“So, the guards can’t see us, but that doesn’t explain why they are just standing there.” Hadrian said. “We disappeared, and you’re free. Why are they not searching? Shouldn’t they be locking doors to trap us?”

“Because nothing hath happened, as far as they art concerned. We art still where we were. For everyone else in this gaol, ’tis the moment young Alric spoke the last word in my poem. ’Tis why they dost not appear to be moving to us.”

“You turned it inside out!” Myron exclaimed.

“Exactly,” Esrahaddon said, looking with an appraising eye over his shoulder at the monk. “’Tis thrice thou hath impressed me. What did thou say thy name was?”

“He didn’t,” Royce answered for him.

“Thou dost not trust people, dost thou my black-hooded friend? ’Tis quite wise. More people should be as careful, particularly when dealing with wizards.” Esrahaddon winked at the thief.

“What does he mean by ‘turning it inside out’?” Alric asked. “So, time has stopped for them while we are free?”

“In the crudest terms that is correct. Time still moves for them, but very slowly. While unaware of it, they wilt remain very close to the instant the field changed for all time, or at least until someone alters the pattern engraved on the stone.”

“I am starting to see now why they were afraid of you,” Alric said.

“They kept me locked up for nine hundred years for saving the son of a man we all swore our lives to serve and protect. I think that I am being exceedingly kind. There art, after all, many worse moments in which to be trapped for all eternity.”

They reached the great stair that led to the main entrance corridor and began the long exhausting climb up the stone steps. “How did you stay sane?” Hadrian asked. “Or did the time slip by in an instant like it is for them?”

“The time did slip by, but not as fast as thou might thinketh. A year for me passed in about the length of a day.”

“Almost three years,” Myron calculated.

“Not nearly as bad as I thought,” Hadrian remarked, “but still, three years of just sitting there—”

“I was not just sitting there. I fought a battle each day. ’Twas a force of great effort to fend off their attacks to learn my secrets. And I had to decipher the runes etched all around me. I was never bored. Moreover, I have learned patience as a practitioner of The Art. Although there were times…Well, who is to say what it means to be sane?”

When they approached the hall of faces, Esrahaddon looked down its length and paused. Hadrian noticed the wizard stiffen. “What is it?” he asked.

“Those art the workers who built this gaol. I came here during the last few days they wert building this place. There was a small city of tents and shacks around the lake then. Hundreds of artisans and their families traveled here at the imperial call to do their part out of patriotism for their fallen Emperor. Such was the character of His Imperial Majesty. They all mourned his passing, and few in the vast and varied Empire would not have gladly given their lives for him. They labeled me the betrayer, and I could see the hatred in their eyes as they passed me on their way to work. They were proud to be the builders of my tomb.”

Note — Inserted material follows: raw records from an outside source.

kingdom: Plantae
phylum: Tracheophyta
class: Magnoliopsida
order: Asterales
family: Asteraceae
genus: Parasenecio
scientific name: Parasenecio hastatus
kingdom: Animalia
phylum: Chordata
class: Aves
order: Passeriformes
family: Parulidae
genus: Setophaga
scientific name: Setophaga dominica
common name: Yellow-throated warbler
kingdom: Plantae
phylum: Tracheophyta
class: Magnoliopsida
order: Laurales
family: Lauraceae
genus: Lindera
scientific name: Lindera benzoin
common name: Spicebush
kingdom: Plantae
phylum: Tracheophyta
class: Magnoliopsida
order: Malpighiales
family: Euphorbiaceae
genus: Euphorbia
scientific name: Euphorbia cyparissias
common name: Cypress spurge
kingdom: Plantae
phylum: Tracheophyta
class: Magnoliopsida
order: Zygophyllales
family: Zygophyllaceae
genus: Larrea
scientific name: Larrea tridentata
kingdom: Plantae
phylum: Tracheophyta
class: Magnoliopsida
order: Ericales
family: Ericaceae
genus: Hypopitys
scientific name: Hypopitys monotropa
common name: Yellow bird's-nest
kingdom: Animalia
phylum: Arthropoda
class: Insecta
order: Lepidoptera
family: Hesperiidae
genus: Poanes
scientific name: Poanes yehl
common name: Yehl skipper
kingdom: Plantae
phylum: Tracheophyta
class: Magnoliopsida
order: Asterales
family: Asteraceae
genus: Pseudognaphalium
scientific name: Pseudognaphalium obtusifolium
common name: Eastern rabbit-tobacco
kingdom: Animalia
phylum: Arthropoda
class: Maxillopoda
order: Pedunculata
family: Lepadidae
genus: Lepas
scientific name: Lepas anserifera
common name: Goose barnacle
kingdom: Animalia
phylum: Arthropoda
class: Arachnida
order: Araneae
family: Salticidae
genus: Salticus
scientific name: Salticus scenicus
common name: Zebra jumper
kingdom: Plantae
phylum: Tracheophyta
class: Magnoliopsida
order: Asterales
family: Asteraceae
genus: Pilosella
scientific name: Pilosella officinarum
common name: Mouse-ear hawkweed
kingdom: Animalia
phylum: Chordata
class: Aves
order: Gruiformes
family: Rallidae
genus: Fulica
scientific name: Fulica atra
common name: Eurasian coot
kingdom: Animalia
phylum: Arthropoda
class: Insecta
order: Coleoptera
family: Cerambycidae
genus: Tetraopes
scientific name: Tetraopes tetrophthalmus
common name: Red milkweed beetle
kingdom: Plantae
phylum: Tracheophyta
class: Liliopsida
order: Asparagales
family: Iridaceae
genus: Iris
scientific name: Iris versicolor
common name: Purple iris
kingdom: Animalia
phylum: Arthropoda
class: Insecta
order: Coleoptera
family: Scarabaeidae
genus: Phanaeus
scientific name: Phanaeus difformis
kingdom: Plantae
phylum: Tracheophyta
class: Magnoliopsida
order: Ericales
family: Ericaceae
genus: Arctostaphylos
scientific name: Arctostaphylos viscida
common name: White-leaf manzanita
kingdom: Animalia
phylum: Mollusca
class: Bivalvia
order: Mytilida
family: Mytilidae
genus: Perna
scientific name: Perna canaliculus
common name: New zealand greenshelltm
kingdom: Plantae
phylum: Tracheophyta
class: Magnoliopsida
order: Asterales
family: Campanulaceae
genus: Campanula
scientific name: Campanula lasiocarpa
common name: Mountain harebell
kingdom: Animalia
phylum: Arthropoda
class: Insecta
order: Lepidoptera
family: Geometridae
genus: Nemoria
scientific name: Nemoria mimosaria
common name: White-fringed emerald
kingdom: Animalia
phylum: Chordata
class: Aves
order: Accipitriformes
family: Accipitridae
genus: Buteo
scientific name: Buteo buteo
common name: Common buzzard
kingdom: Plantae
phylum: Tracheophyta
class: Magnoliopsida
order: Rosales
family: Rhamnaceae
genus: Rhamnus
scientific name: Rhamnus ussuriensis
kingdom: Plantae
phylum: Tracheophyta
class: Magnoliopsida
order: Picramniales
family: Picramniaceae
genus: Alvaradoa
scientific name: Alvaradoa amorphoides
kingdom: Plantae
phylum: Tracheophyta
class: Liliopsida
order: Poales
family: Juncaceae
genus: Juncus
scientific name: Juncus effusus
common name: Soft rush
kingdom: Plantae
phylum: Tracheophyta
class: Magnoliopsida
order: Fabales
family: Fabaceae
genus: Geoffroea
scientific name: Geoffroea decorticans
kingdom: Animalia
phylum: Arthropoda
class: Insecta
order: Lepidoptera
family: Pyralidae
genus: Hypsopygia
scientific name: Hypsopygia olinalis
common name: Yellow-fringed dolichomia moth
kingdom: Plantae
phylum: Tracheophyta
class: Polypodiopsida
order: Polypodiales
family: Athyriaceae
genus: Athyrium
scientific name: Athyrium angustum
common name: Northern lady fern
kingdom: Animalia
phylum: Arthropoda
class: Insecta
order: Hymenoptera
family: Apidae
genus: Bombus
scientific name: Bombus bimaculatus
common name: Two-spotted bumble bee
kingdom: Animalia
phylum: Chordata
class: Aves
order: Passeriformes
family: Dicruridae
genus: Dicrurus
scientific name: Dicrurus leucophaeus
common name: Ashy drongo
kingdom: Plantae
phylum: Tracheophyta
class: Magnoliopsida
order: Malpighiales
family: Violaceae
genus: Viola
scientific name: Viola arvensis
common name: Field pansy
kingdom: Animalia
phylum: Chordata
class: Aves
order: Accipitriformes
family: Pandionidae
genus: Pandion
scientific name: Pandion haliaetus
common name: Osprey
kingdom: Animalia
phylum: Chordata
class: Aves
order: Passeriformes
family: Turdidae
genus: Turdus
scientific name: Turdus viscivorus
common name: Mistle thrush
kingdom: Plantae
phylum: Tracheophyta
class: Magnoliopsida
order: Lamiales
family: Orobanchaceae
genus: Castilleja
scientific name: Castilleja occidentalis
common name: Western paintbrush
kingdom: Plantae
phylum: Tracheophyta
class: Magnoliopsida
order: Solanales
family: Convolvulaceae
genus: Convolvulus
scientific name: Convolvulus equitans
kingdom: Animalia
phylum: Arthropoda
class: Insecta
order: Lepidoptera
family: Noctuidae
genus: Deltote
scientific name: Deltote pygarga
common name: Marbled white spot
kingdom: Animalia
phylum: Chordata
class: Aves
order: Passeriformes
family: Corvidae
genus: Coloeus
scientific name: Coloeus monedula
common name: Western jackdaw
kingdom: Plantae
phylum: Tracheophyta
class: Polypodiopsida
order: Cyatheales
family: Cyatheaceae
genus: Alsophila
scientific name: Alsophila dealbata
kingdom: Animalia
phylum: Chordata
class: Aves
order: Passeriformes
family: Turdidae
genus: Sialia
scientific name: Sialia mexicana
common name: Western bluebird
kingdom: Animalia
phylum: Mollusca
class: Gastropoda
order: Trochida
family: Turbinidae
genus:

The wizard’s gaze moved from face to face. “I recognize some of them: the stone cutters, the sculptures, the cooks, and their wives and children. The Church could not let them go for fear they would talk. They sealed them in. All these people, all these artists ensnared by a lie and murdered just to keep me here. How many people died, I wonder? How much was lost just to hide one absurd secret, which even a millennium hath not erased?”

“There’s no door down there,” Alric warned the wizard.

Esrahaddon looked up at Alric as if awoken from a dream. “Of course there is a door,” he said and promptly led them down the corridor at a brisk walk. “Thou wert merely out of phase with it before.”

Here, in the darkest segment of the prison, Esrahaddon’s robe grew brighter still, and he looked like a giant firefly. In time, they came to a solid stone wall, and without hesitation or pause, Esrahaddon walked through it. The rest quickly followed.

The bright sunlight of a lovely, clear autumn morning nearly blinded them the moment they passed through the barrier. Blue sky and the cool fresh air was a welcome change. Hadrian took a deep breath and reveled in the scent of grass and fallen leaves, a smell he had not even noticed prior to entering the prison. “That’s strange. It should be nighttime and raining, I would think. We couldn’t have been in there more than a few hours. Could we?”